● Your task
I'd like the data below restated word for word, with the pictures left out.

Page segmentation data
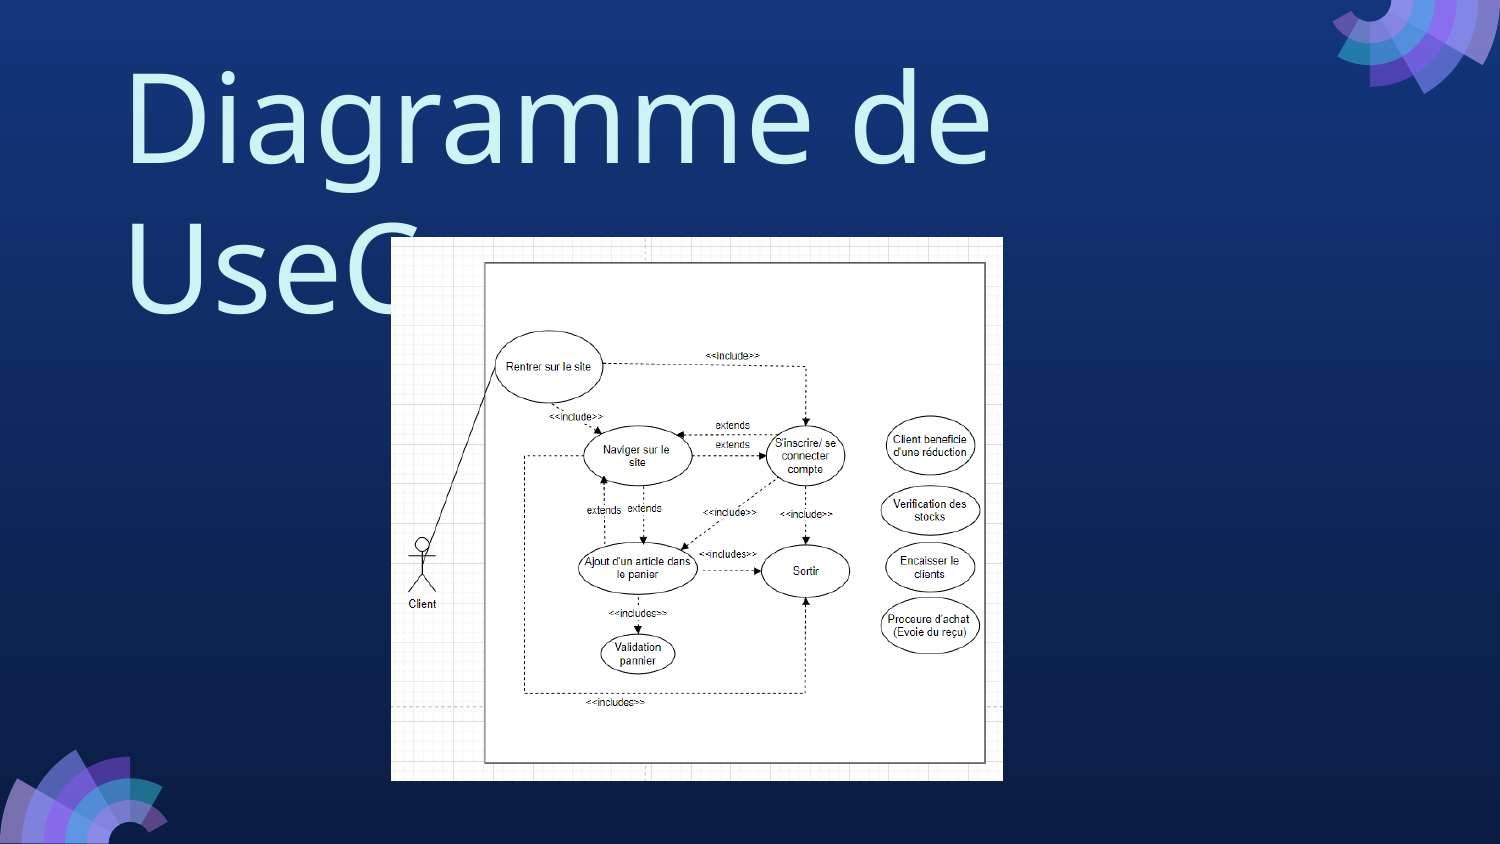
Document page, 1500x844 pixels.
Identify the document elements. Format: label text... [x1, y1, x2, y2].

title Diagramme de UseCase [105, 23, 1370, 118]
picture [391, 237, 1004, 781]
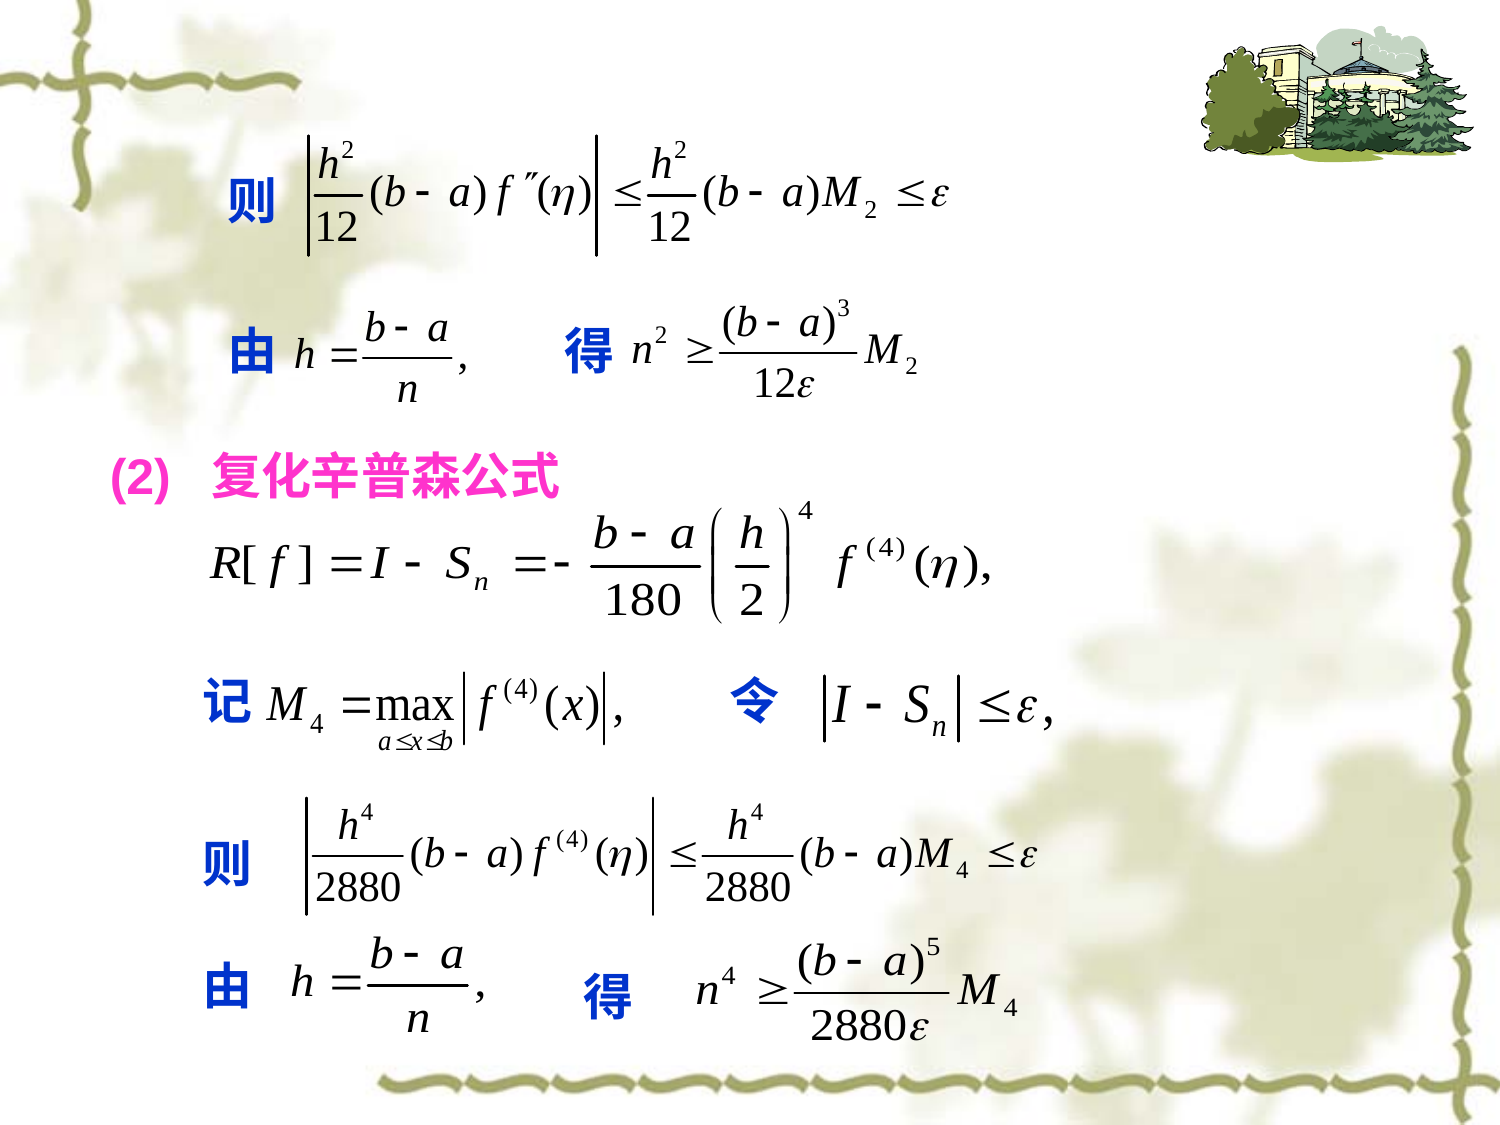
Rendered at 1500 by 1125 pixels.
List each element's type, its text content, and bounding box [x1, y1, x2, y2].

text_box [299, 124, 963, 267]
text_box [187, 924, 1026, 1051]
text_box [199, 487, 1001, 632]
picture [0, 0, 1500, 1125]
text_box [212, 287, 926, 413]
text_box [187, 662, 1063, 763]
text_box 则 [212, 162, 293, 238]
text_box (2) 复化辛普森公式 [95, 437, 576, 513]
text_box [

● Response area
Document page, 1500x844 pixels.
Identify the document elements. Format: label text... [x1, y1, x2, y2].

title Diagramme de UseCase [105, 23, 1370, 118]
picture [391, 237, 1004, 781]
Rendered at 1500 by 1125 pixels.
List each element's type, its text content, and bounding box [x1, y1, x2, y2].

text_box [299, 124, 963, 267]
text_box [187, 924, 1026, 1051]
text_box [199, 487, 1001, 632]
picture [0, 0, 1500, 1125]
text_box [212, 287, 926, 413]
text_box [187, 662, 1063, 763]
text_box 则 [212, 162, 293, 238]
text_box (2) 复化辛普森公式 [95, 437, 576, 513]
text_box [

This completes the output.